__Your objective__: Your copy should match the listing below exactly, except that it holds no images.

__Supplied records__:
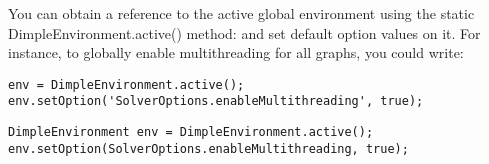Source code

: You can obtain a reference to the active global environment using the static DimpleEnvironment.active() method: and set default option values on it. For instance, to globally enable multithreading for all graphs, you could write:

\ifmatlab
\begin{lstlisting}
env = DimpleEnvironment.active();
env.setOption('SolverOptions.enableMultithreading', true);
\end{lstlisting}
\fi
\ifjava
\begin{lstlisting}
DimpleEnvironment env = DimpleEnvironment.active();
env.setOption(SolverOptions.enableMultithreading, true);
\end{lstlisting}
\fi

__Exercise result__:
Source code

: You can obtain a reference to the active global environment using the static DimpleEnvironment.active() method: and set default option values on it. For instance, to globally enable multithreading for all graphs, you could write:

\ifmatlab
\begin{lstlisting}
env = DimpleEnvironment.active();
env.setOption('SolverOptions.enableMultithreading', true);
\end{lstlisting}
\fi
\ifjava
\begin{lstlisting}
DimpleEnvironment env = DimpleEnvironment.active();
env.setOption(SolverOptions.enableMultithreading, true);
\end{lstlisting}
\fi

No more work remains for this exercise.